• [提示された文章]:
どれだけ写真を撮影しても、どんないいカメラを使っても、何か平凡で物足りない仕上がりになってしまう…
そういうときは、「構図」を知っておくと解決する可能性が高いです。
構図とは?
そもそも構図って何?
写真における「構図」とは何か?単純というと、
「できあがった写真の主題や背景が、見る人に心地よいバランスで配置されている状態」
のことを指します。
そして、良いと言われる構図にはいくつものパターンがあるのですが、最初からあれこれ覚えようとする必要はありません。
代表的な構図を頭に入れておけば、とりあえず「ちょっと違う写真」を撮ることができます。
構図に捉われすぎない!
構図は「ちょっと違う写真」を撮るためにも大切ですが、考えすぎるのもよくありません。
- 構図が気になってなかなかシャッターを押せない
- 撮ろうとしている風景の中に当てはまる構図がない
- 構図を覚えても、いざ撮るときにはパッと出てこない
私も意識し過ぎてシャッターが押せなくなるときがあります。
マスターしているわけではないんだねぇ…
「構図」を知ったことにより、今度はその知識に振り回されてしまうのです。
結論から言うと、写真の構図は気にし過ぎなくても大丈夫です!
…ポイントは「気にしない」ではなく「気にし過ぎない」という点です。
どんなことでも”気にし過ぎ” は楽しくなくなるので、肩の力を抜きましょう。

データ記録
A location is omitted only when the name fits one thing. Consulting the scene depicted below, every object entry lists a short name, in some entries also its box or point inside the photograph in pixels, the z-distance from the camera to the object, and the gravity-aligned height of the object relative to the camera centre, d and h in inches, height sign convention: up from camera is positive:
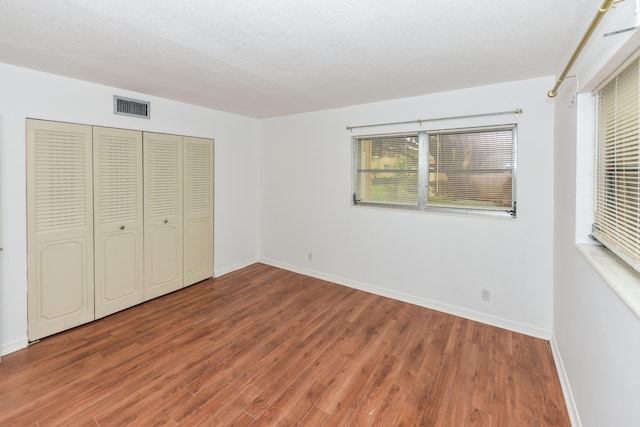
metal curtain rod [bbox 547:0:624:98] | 43.3 +31.4
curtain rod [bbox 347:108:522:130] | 109.4 +36.6
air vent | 121.7 +41.5
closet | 104.8 -6.8
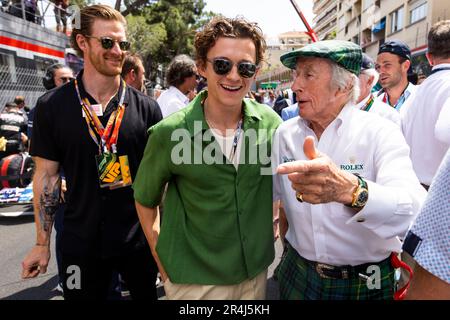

• [取り組む課題]:
**a)** 構図に関する文章では、写真における「構図」とはどのような状態を指すと説明されていますか。
**b)** 構図に関する文章のうち、「構図に捉われすぎない!」という語句を含むところから始まり「結論から言うと、写真の構図は気にし過ぎなくても大丈夫です!」で終わる部分を、一字一句変えずに引用してください。
**c)** 構図に関する文章を、示されている最後の文の後から書き継いでください。

• [課題の結果]:
**a)** できあがった写真の主題や背景が、見る人に心地よいバランスで配置されている状態を指すと説明されています。

**b)**
構図に捉われすぎない!
構図は「ちょっと違う写真」を撮るためにも大切ですが、考えすぎるのもよくありません。
- 構図が気になってなかなかシャッターを押せない
- 撮ろうとしている風景の中に当てはまる構図がない
- 構図を覚えても、いざ撮るときにはパッと出てこない
私も意識し過ぎてシャッターが押せなくなるときがあります。
マスターしているわけではないんだねぇ…
「構図」を知ったことにより、今度はその知識に振り回されてしまうのです。
結論から言うと、写真の構図は気にし過ぎなくても大丈夫です!

**c)**
とは言え、あまりにも気にしないでいると平凡な写真を量産してしまいます。
この記事では、代表的な写真の構図3つと、構図に対する心構えを2つ、お伝えします。
できあがった写真に自信が持てるようにしましょう。
そして、会心の一枚が撮れる確率を上げていきましょう。
写真の構図3点
日の丸構図
まずは、ダントツで一番多いであろう構図、「日の丸構図」です。
撮りたい対象を見つけて、ど真ん中でシャッターを切る。
ごく当たり前の、写真の撮り方です。
ところが、皆さんが普段やっているこの撮り方が、この「写真の世界」では割とNG扱いされてしまいます。
主役が中央にある写真を「日の丸」に例え「日の丸構図」と呼ばれていますが、一般社会では自然な撮り方です。
日の丸構図だってNGじゃない!当たり前の撮り方です
しかし、こちらのオランウータンの作例は、いかがでしょうか?
写真のど真ん中に顔があることで、存在感とか、”らしさ”を全面に感じられると思います。
普通の人が普通に撮るスタイルだからこそ、NGだと言われてしまうんですね。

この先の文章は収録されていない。